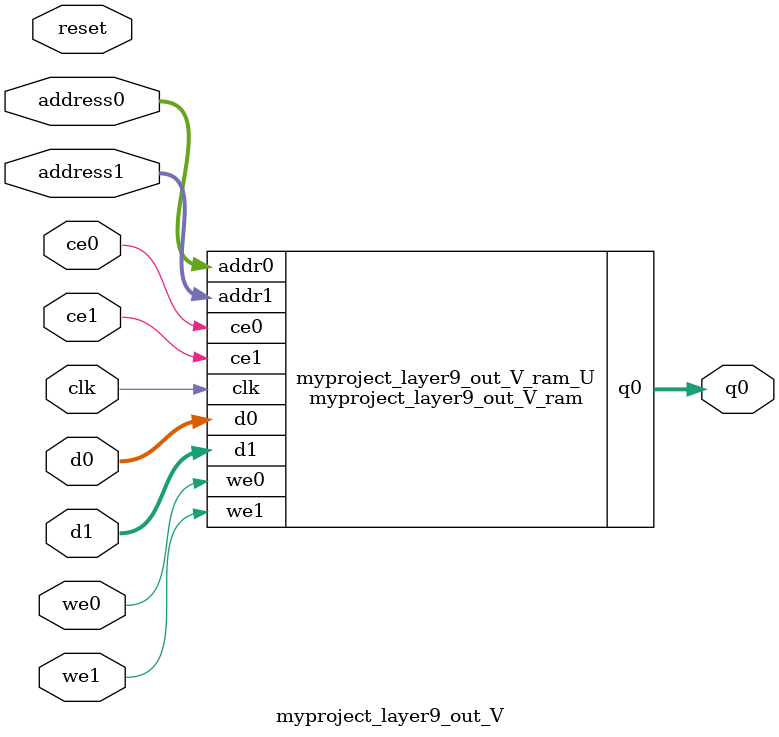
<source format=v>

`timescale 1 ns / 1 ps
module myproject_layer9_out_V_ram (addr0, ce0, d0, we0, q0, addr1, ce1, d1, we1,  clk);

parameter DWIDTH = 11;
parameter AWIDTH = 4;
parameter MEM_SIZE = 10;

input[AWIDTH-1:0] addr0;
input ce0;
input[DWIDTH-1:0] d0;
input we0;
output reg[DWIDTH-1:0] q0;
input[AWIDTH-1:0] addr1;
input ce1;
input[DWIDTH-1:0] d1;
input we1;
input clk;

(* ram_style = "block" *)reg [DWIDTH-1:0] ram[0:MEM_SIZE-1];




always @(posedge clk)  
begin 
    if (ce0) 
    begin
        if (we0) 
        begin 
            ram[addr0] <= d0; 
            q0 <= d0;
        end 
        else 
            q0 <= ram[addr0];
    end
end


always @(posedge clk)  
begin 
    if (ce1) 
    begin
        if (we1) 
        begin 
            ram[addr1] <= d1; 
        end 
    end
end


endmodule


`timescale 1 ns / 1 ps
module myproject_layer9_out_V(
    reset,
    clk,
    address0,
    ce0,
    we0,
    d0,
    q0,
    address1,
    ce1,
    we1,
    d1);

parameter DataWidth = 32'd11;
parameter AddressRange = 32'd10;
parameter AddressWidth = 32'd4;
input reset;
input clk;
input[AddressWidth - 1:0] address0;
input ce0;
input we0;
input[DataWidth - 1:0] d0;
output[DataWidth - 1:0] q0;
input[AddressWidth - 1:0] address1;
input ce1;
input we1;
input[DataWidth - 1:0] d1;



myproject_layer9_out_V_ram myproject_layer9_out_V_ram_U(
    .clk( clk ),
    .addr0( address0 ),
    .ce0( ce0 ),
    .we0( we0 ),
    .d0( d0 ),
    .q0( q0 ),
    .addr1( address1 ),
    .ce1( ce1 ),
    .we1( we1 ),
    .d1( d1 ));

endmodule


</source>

==============================

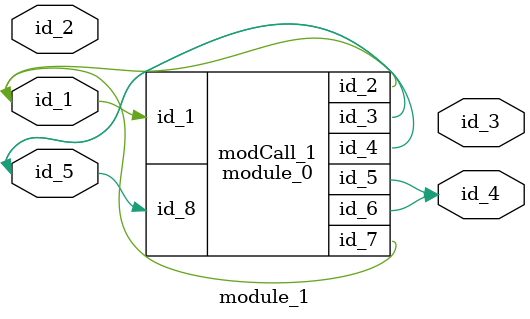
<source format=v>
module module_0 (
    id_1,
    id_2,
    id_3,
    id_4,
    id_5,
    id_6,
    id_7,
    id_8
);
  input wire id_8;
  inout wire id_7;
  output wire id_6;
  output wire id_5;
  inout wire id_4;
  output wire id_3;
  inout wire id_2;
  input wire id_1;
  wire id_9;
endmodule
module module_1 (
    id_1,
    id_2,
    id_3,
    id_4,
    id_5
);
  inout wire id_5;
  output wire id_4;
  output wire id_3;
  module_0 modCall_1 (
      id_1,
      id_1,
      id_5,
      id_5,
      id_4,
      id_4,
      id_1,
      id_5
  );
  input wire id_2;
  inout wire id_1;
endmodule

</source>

==============================

* **Task to complete**
Copy each line of the listing that carries the word "output".

* **Result**
output reg[DWIDTH-1:0] q0;
output[DataWidth - 1:0] q0;
  output wire id_6;
  output wire id_5;
  output wire id_3;
  output wire id_4;
  output wire id_3;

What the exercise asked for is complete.